Provided data |

--- START ---

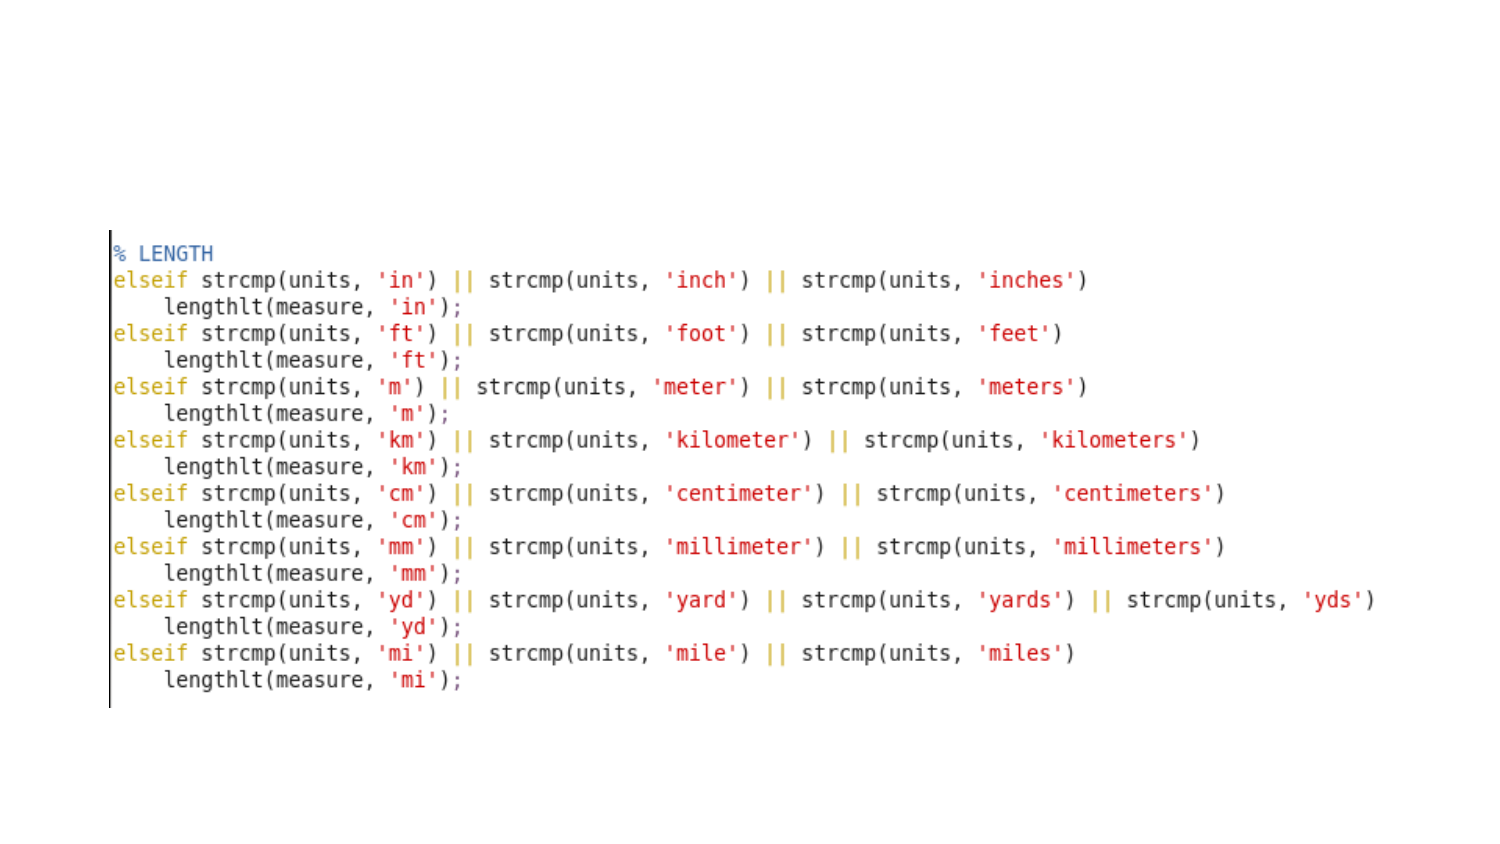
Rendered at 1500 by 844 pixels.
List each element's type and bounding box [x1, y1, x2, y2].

--- END ---
--- START ---

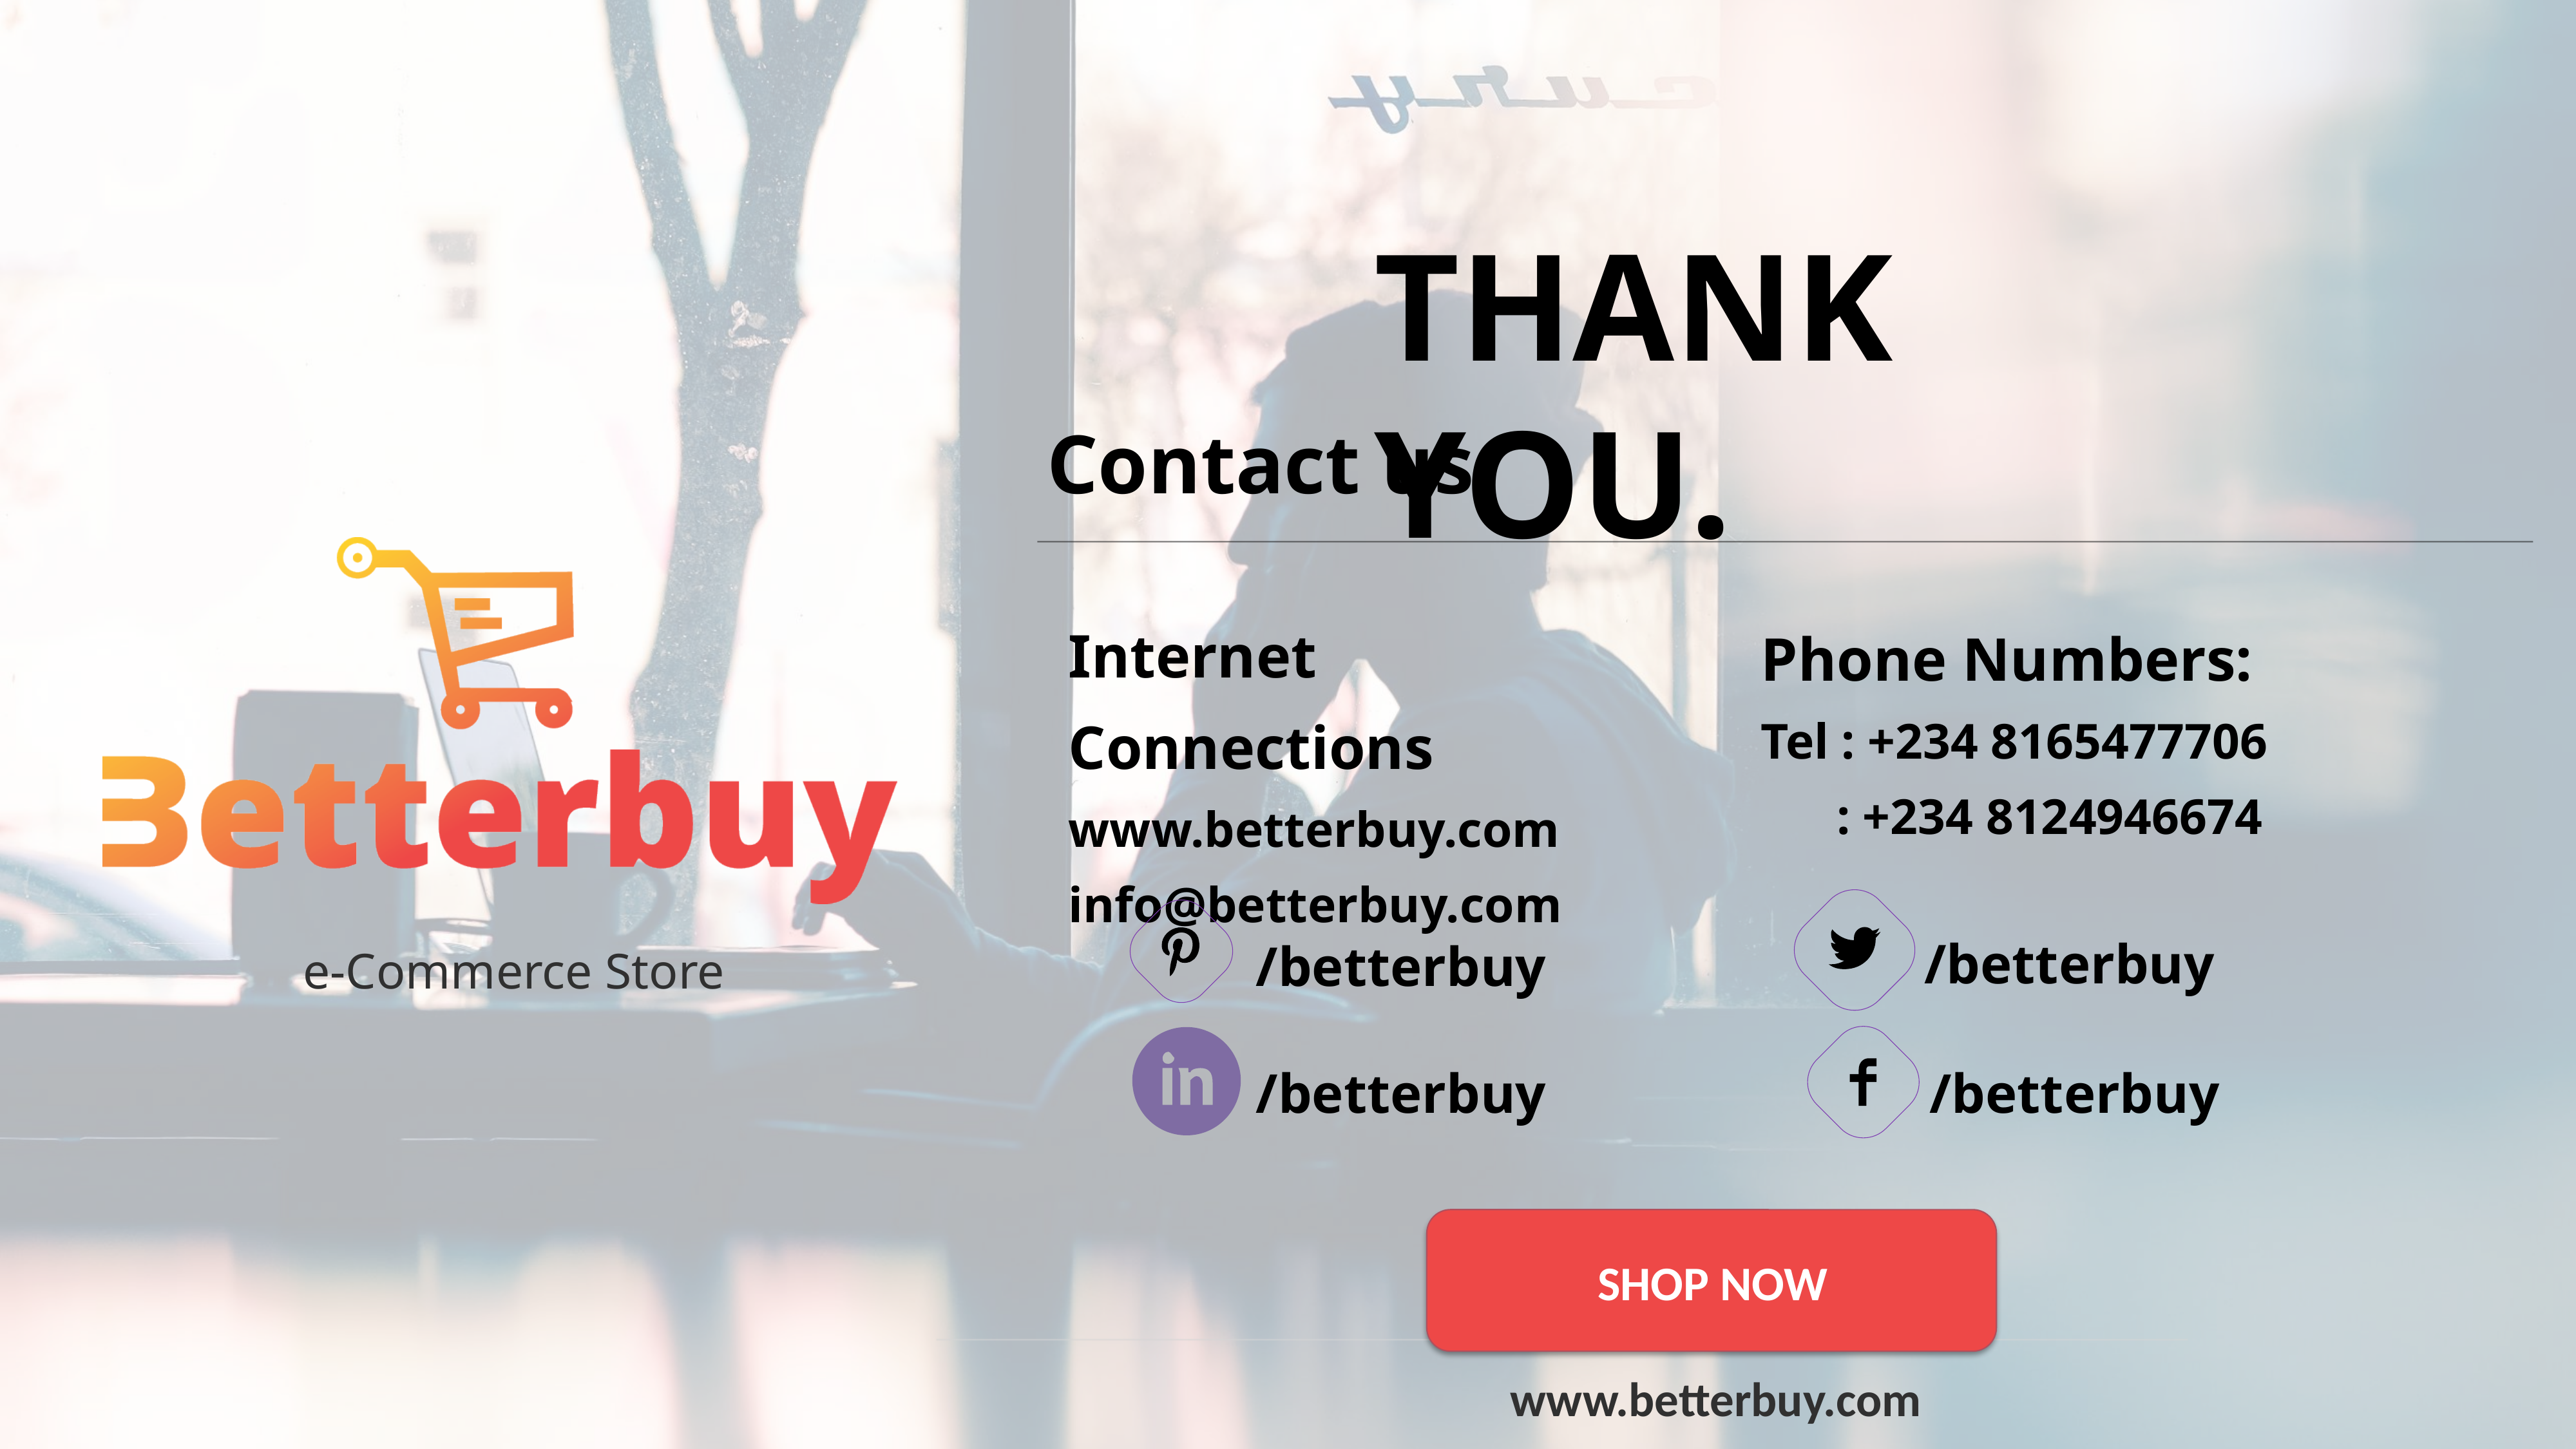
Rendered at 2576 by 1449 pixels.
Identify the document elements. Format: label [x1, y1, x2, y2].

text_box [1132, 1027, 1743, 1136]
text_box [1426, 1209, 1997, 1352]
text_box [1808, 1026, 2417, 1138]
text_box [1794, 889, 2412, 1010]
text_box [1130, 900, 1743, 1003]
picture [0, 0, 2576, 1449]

--- END ---

Exercise directions | What lines in the entries above include the string "pixels"? Return each one.

Response for this exercise |
Rendered at 1500 by 844 pixels.
Rendered at 2576 by 1449 pixels.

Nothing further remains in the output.